# Biopellets



## caker_chris (Apr 22, 2010)

What are your views on this relitively new product?

Does anyone use them?

Personally I vodka dose but after seeing and reading these, it seems better, safer and less work.

What do you guys and gals think?


----------



## ameekplec. (May 1, 2008)

I dose vodka, and it's just as little work, since I have it being dosed via a doser.

I think they're neat, but won't be trying them - I've heard from enough people the troubles that they've been having long term with them. And with so many brands out there, and not knowing entirely what's in each pellet, I feel safer dosing 40% ethanol in my tank.


----------



## caker_chris (Apr 22, 2010)

ameekplec. said:


> I dose vodka, and it's just as little work, since I have it being dosed via a doser.
> 
> I think they're neat, but won't be trying them - I've heard from enough people the troubles that they've been having long term with them. And with so many brands out there, and not knowing entirely what's in each pellet, I feel safer dosing 40% ethanol in my tank.
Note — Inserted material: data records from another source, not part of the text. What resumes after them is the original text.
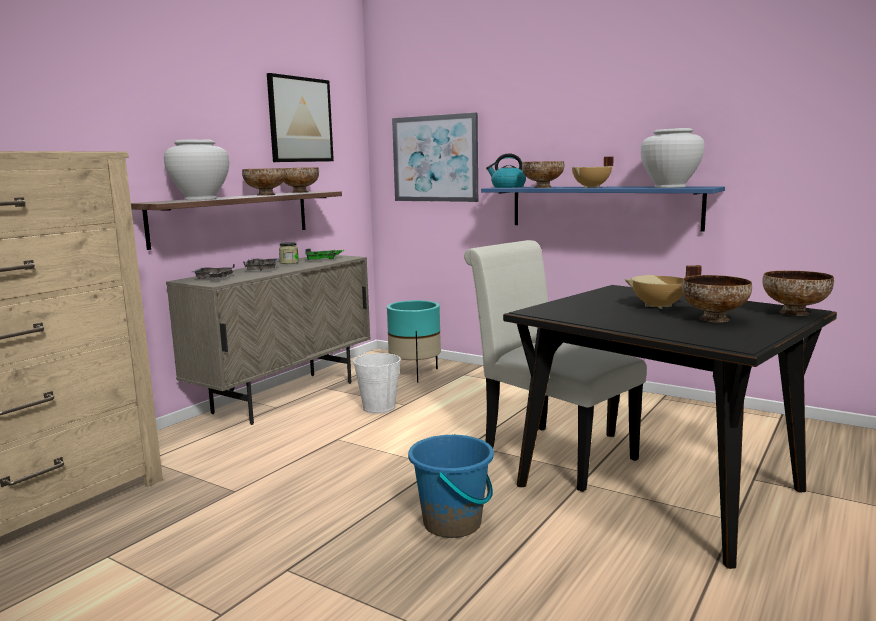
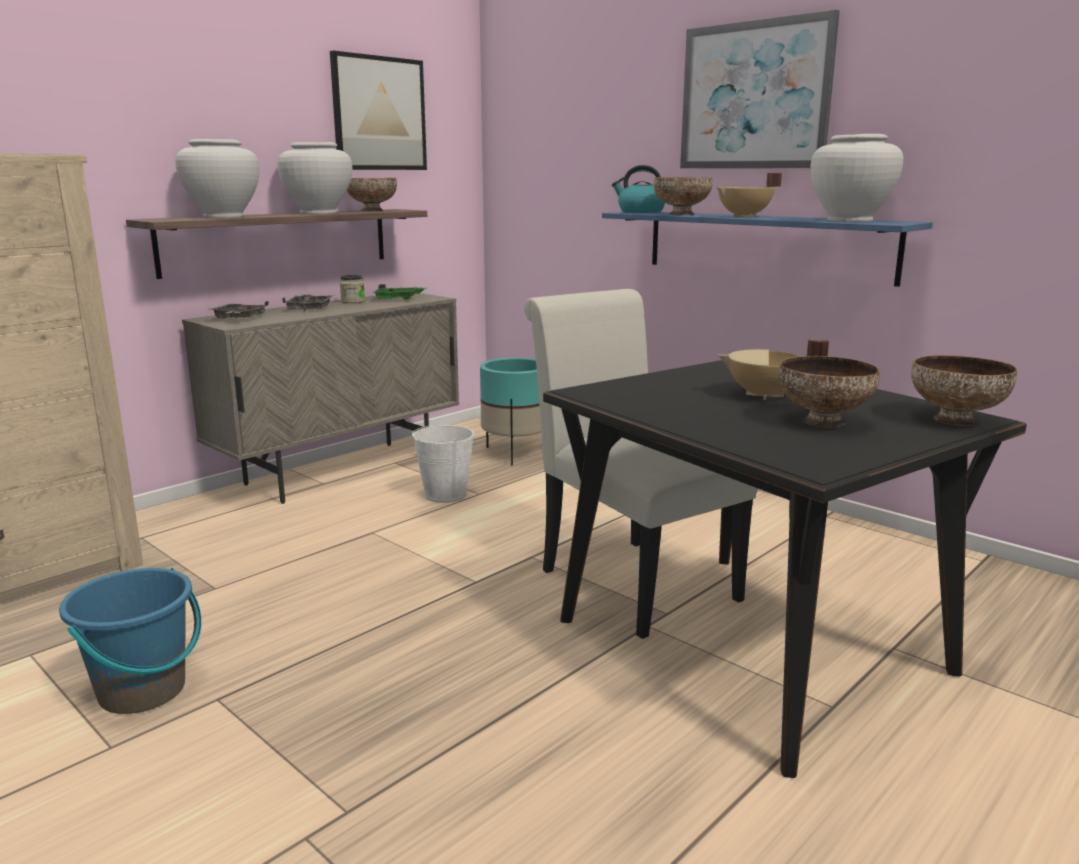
camera: 10 degrees right, 5 degrees up
(265, 195) = (318, 213): bowl -> white vase
(435, 159) = (559, 169): picture -> picture (754, 96)
(453, 523) = (450, 663): blue bucket -> blue bucket (143, 691)

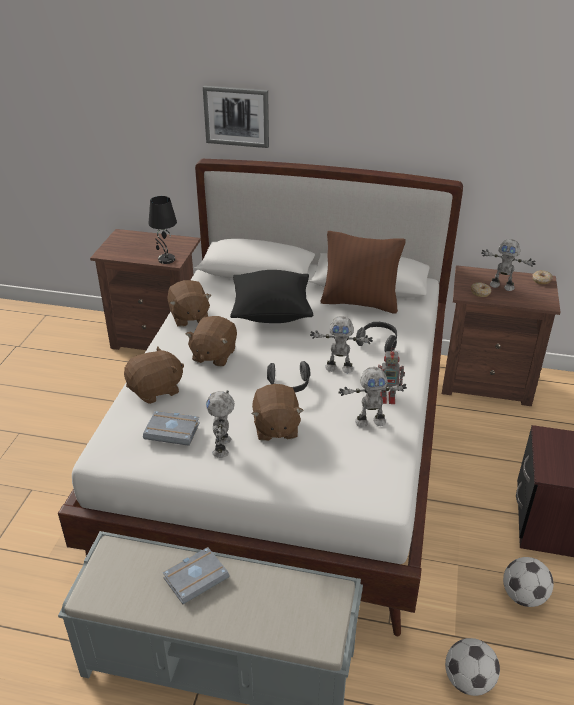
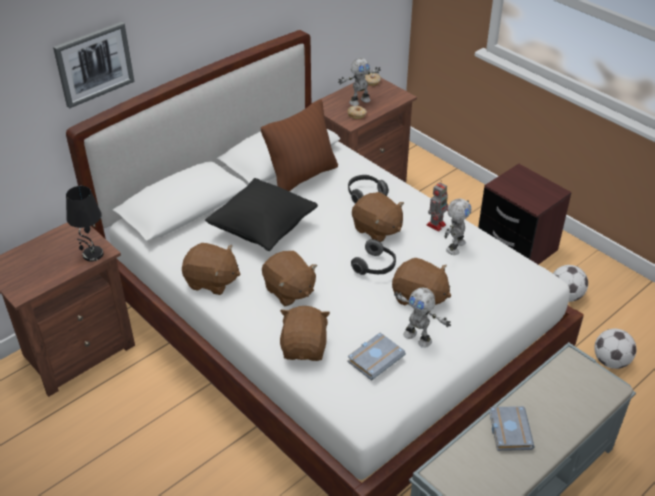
camera: 55 degrees left, 5 degrees up
(339, 367) = (377, 230): toy robot -> brown plush toy

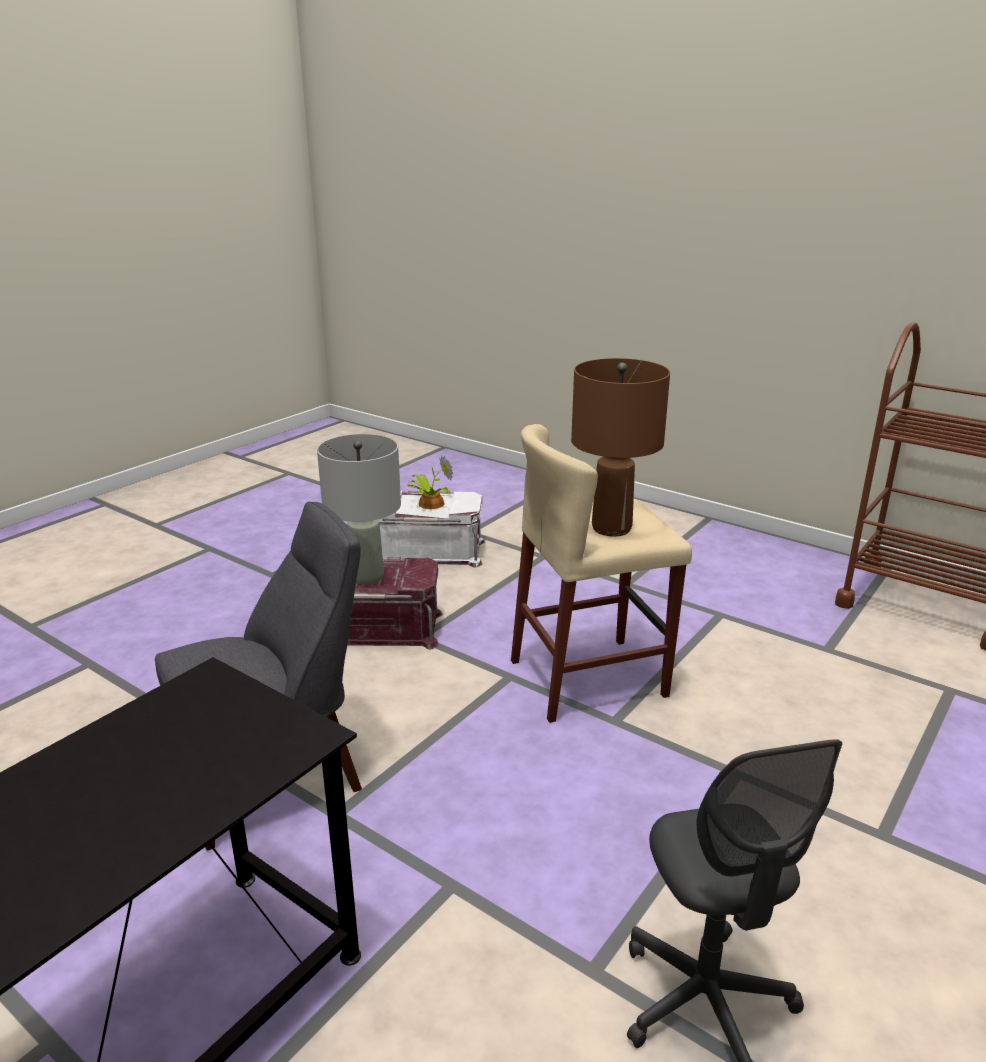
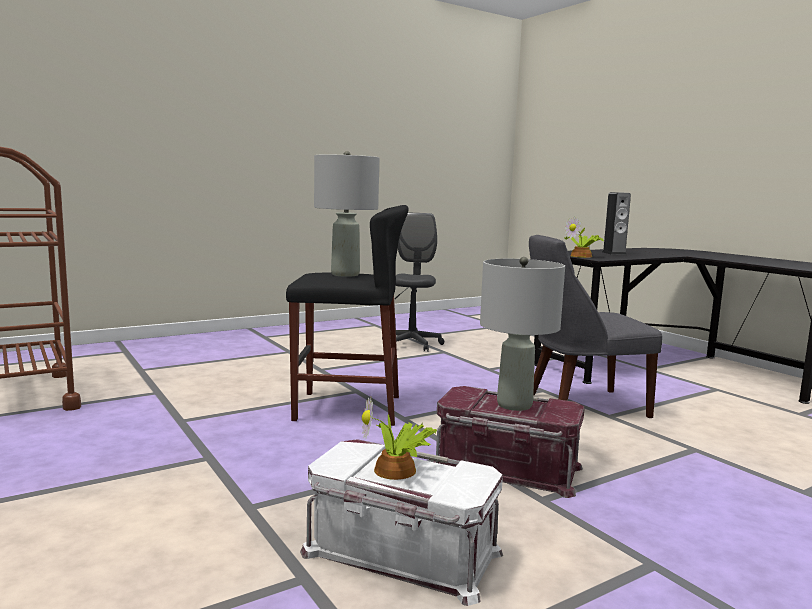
camera: 160 degrees left, 15 degrees down
(109, 801) = (614, 253): none -> speaker
(233, 702) = (582, 256): none -> potted plant
(588, 678) = (347, 408): beige stool -> black stool
(611, 528) = (345, 274): brown table lamp -> grey table lamp

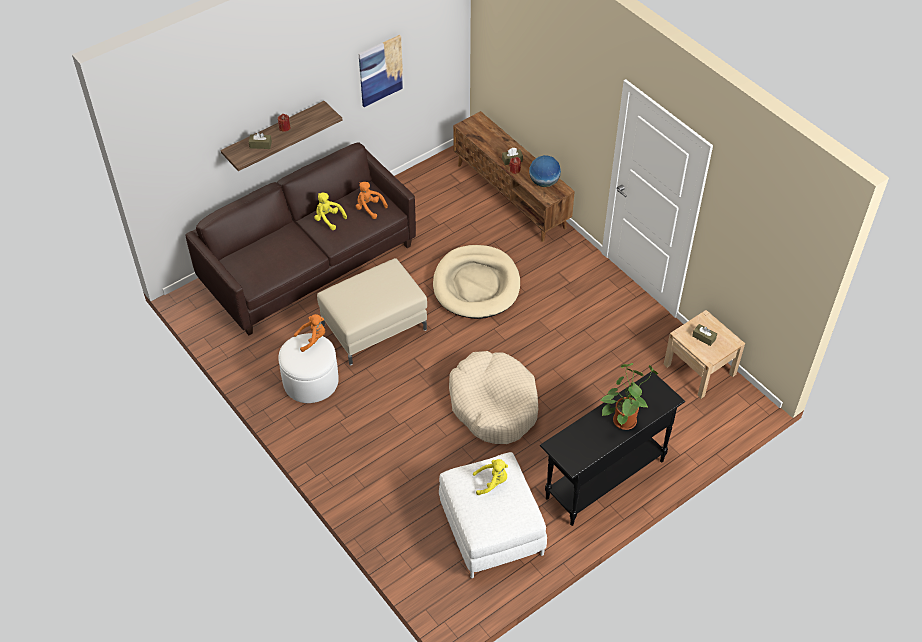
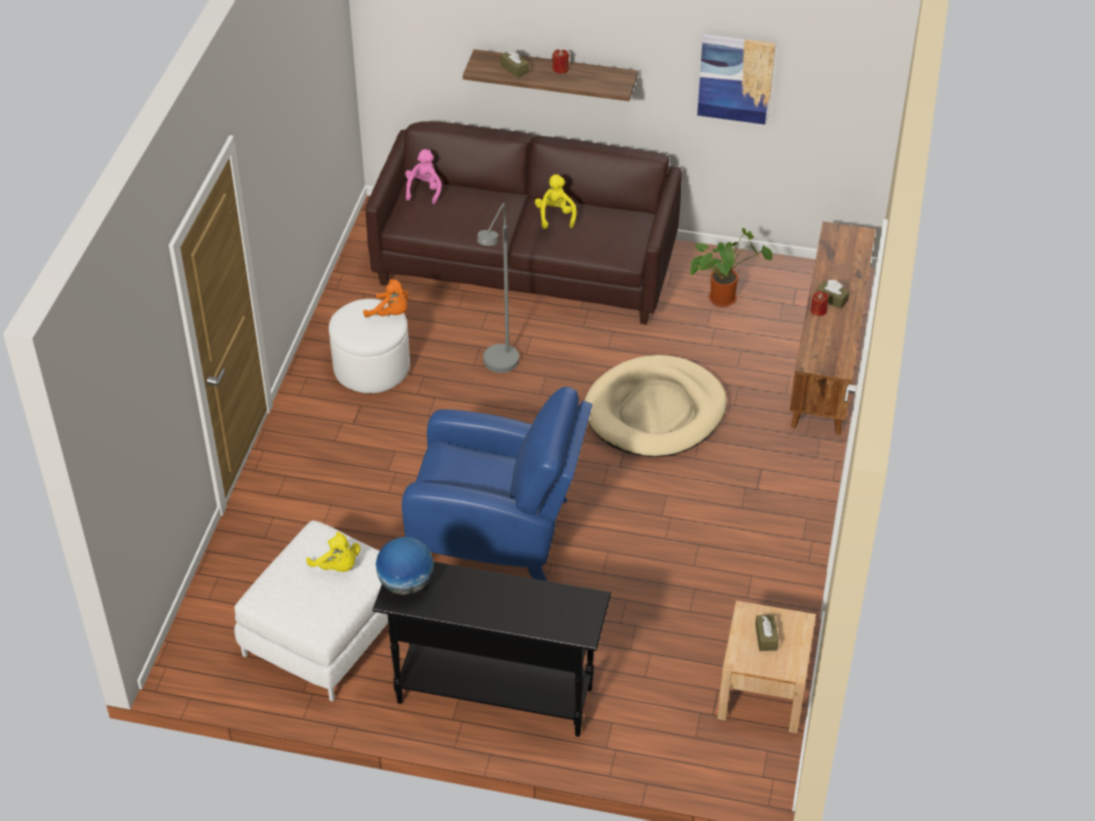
camera: 50 degrees right, 5 degrees down
(239, 259) = (424, 190): none -> pink plush toy
(369, 208) = (611, 236): orange plush toy -> none
(374, 326) = (499, 368): beige ottoman -> grey floor lamp
(493, 404) = (498, 531): beige dog bed -> blue armchair
(544, 182) = (831, 346): globe -> globe (406, 584)
(624, 418) = (507, 606): potted plant -> potted plant (724, 297)

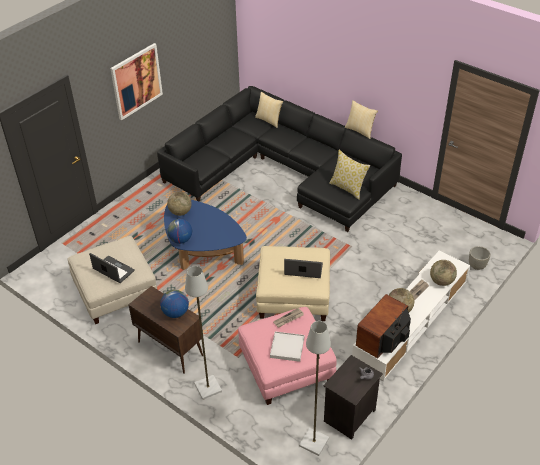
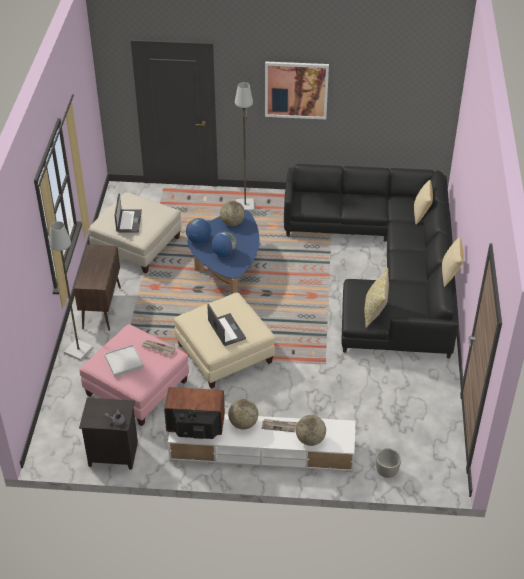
camera: 55 degrees right, 0 degrees up
(175, 313) = (98, 273): globe -> globe (224, 254)
(313, 441) = (69, 442): grey floor lamp -> grey floor lamp (245, 205)

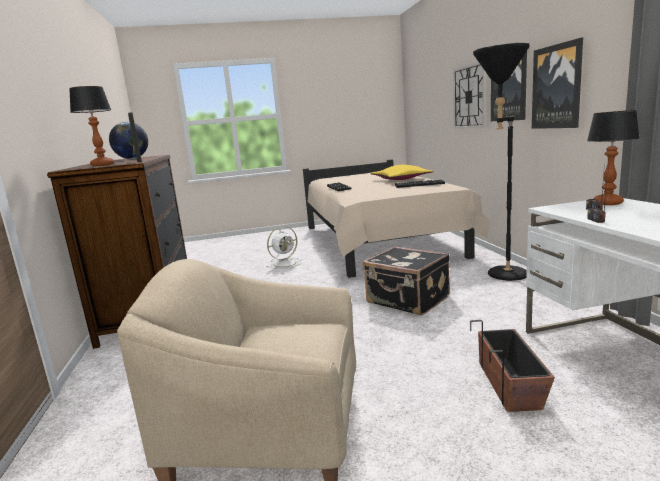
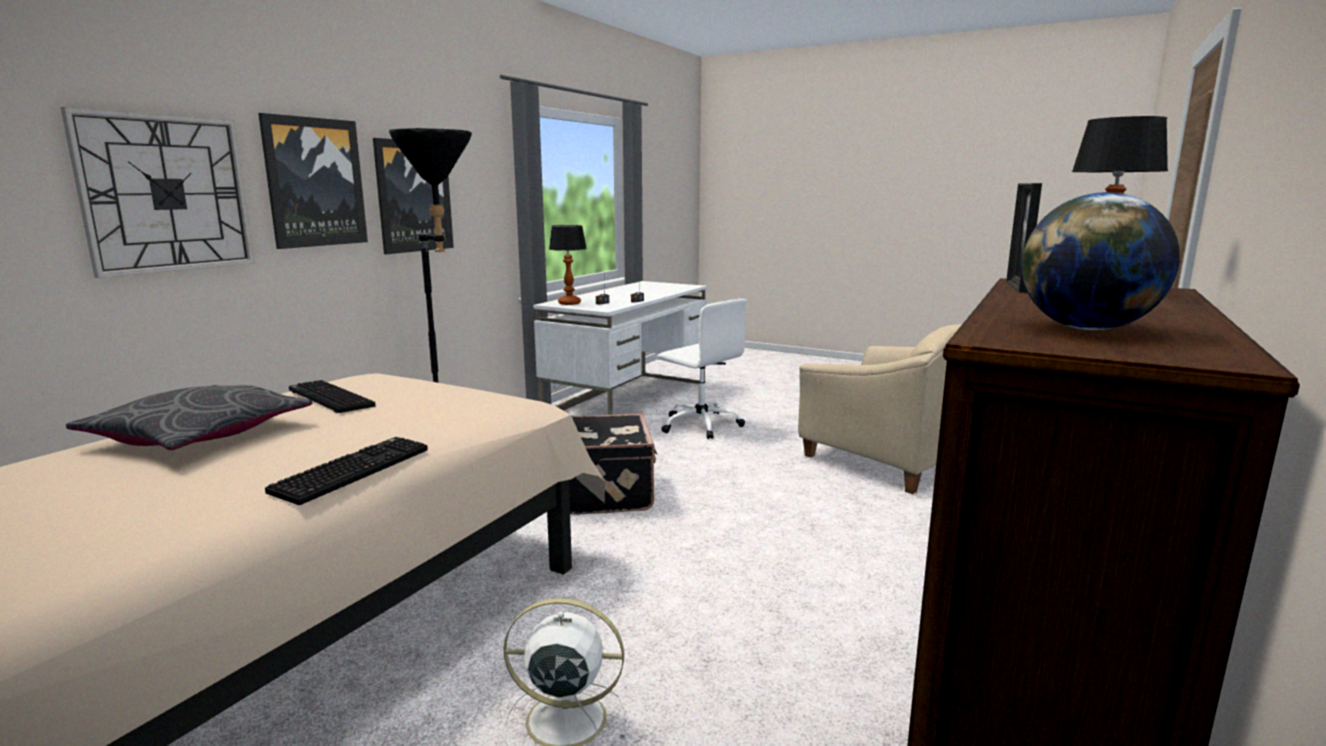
camera: 140 degrees left, 0 degrees up
(401, 179) = (199, 435): yellow pillow -> grey pillow
(509, 384) = (700, 424): planter -> white office chair

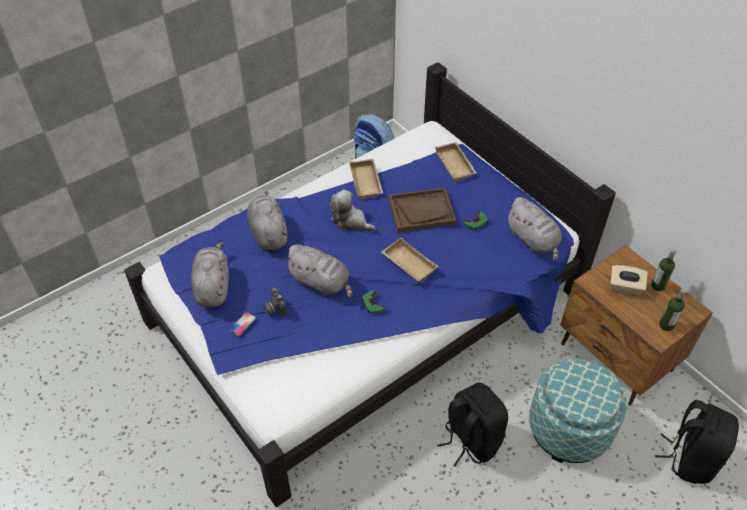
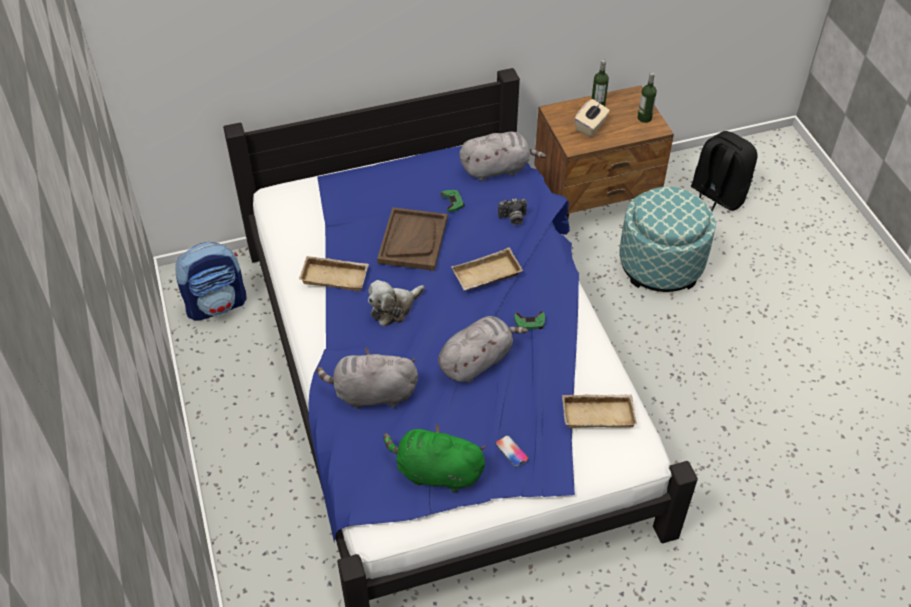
camera: 70 degrees left, 0 degrees up
(212, 287) = (435, 472): grey plush toy -> green plush toy
(274, 308) = (500, 414): camera -> camera (513, 219)
(456, 164) = (352, 190): beige tray -> beige tray (598, 413)
(470, 440) = (649, 343): black backpack -> none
Tell me, do you dose just straight vodka or do you mix vodka and sugar?


----------



## ameekplec. (May 1, 2008)

Straight ethanol.


----------



## Big Ray (Dec 8, 2009)

good chart on different pellets and ... .

http://coralmagazine.coverleaf.com/coral/20100910?sub_id=DszPBGS23GCmQ#pg73

and a better article : 
http://www.coralmagazine-us.com/content/probiotics-demystified

if you have any questions I can forward it to Murray,

personally, Id say go with Zeovit  costs more, takes more work, but WOW ... u have seen pics ... lol


----------



## KeMo (Sep 3, 2010)

Good Reads still reading thanks BR


----------



## gucci17 (Oct 11, 2007)

I plan on using biopellets. As for the brand, I'm not sure yet. There seems to be more and more that are coming out. I've seen the short term results and it looks good but long term wise, I really don't know how it will turn out.


----------